Collected data:
[Start of section]

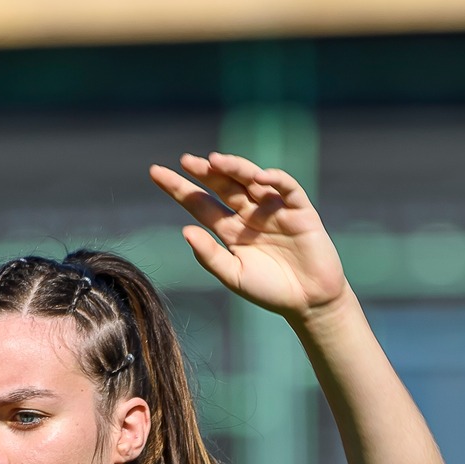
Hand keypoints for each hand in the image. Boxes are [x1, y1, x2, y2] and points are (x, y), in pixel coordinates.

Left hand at [150, 153, 347, 320]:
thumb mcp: (234, 276)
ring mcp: (274, 209)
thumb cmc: (270, 291)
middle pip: (223, 185)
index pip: (200, 203)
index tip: (155, 172)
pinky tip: (258, 177)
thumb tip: (184, 231)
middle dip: (205, 172)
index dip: (179, 188)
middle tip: (186, 161)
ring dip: (235, 168)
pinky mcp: (300, 210)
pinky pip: (287, 188)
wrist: (309, 302)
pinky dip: (274, 179)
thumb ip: (210, 255)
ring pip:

[End of section]

The answer must be exactly the lines from the one containing "middle tip: (186, 161)" through the final line of the data, both ends included, and nothing else.

middle tip: (186, 161)
ring dip: (235, 168)
pinky mcp: (300, 210)
pinky pip: (287, 188)
wrist: (309, 302)
pinky dip: (274, 179)
thumb ip: (210, 255)
ring pip:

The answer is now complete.